The study finds that college-age adults are the biggest users of marijuana than any other age group. Use among high school students has been flat for a few years in the United States.

The rate of undergrads vaping cannabis doubled between 2017 and 2018, found the University of Michigan’s annual national monitoring study. This is a worrying trend amid recent scientist' warnings that a vitamin E derivative in THC e-liquids may be to blame for some of the 450 suspected e-cig lung illnesses.

“This doubling in vaping marijuana among college students is one of the greatest one-year proportional increases we have seen among the multitude of substances we measure since the study began over 40 years ago,” said John Schulenberg, principal investigator of the University of Michigan study.

Daily or near daily use of marijuana — defined as having used on 20 or more occasions in the prior 30 days — was at about 6% college students.

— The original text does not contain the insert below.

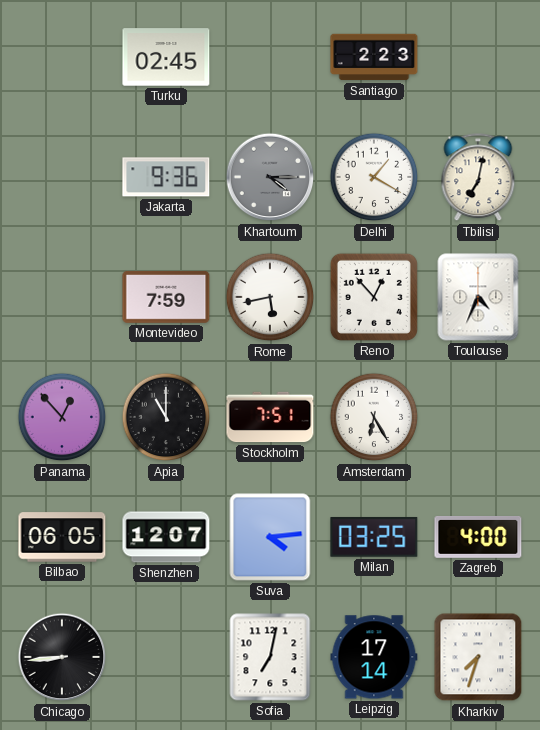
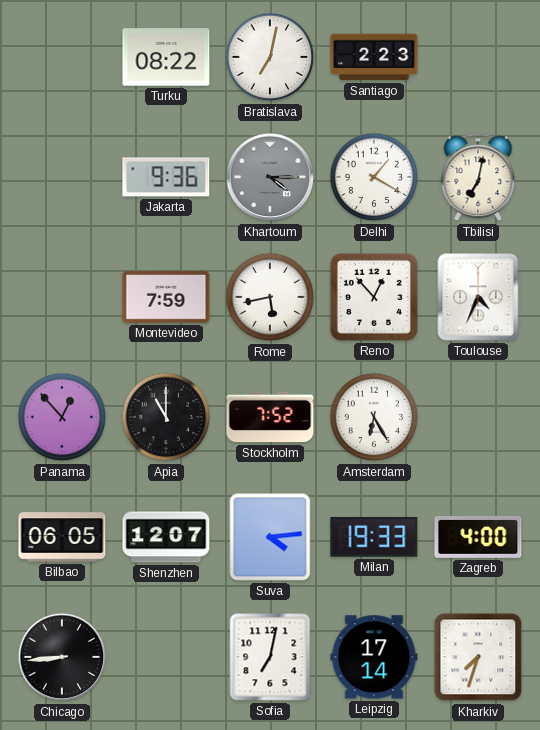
Turku: 02:45 -> 08:22
Bratislava: none -> 7:02
Stockholm: 7:51 -> 7:52
Milan: 03:25 -> 19:33
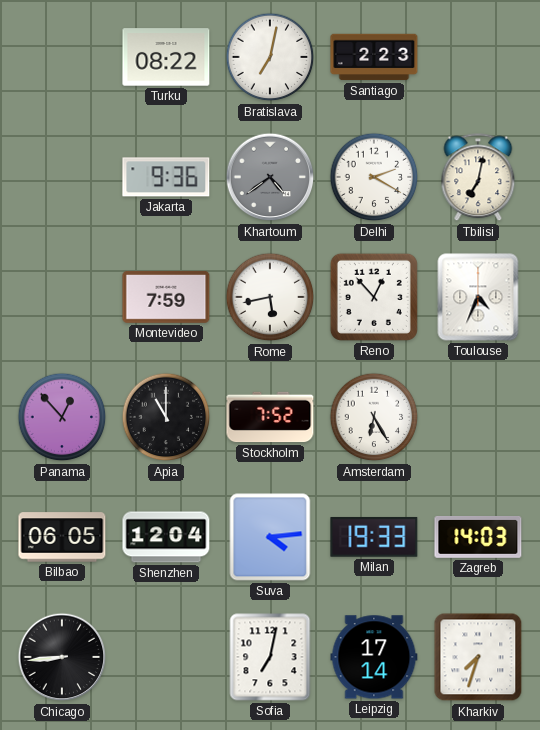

About 43% of full-time college students said they used some form of pot occasionally, up from 38%, the University of Michigan survey found.

The latest figures are the highest levels seen in the annual survey since 1983.

"It's the frequent use we're most worried about" because it's linked to poor academic performance and can be detrimental to mental health, said Schulenberg.

“The brain is still growing in the early 20s, and as the Surgeon General just reported, the scientific evidence indicates that heavy marijuana use can be detrimental to cognitive functioning and mental health,” he added.

There likely are multiple reasons for the continuing increase in marijuana use among college students, according to the researchers. One possible reason is the ongoing decline in perceptions of risk of harm from regular marijuana use.

For many students, especially international ones, college also opens up the world of opportunity to try new things without parents hovering. For others, the reasons are more prosaic: peer pressure to be non-conforming and cool.

“A lot of students at my dorm party hard when it comes to drinking and experimenting with drugs,” said an Indian student, who is sophomore at Wesleyan University, an elite, private liberal arts college in Connecticut.

“Many South Asian kids vape just to fit in with the privileged stoners. Thanks to stereotypes of the ‘model minority’ we are vilified for being too smart, too focused on academics, one-dimensional and lacking personal skills. To break out many do drugs as the epitome of cool,” added the student, who didn’t want to be identified.

“Stoners will tell you De Quincey, Ginsberg, Basquiat, Hedberg were all it.”

The survey only has comparable data on college kids going back to 1980. So it doesn't say how common marijuana use was in the 1960's and 1970's — a time when marijuana use on college campuses was considered widespread.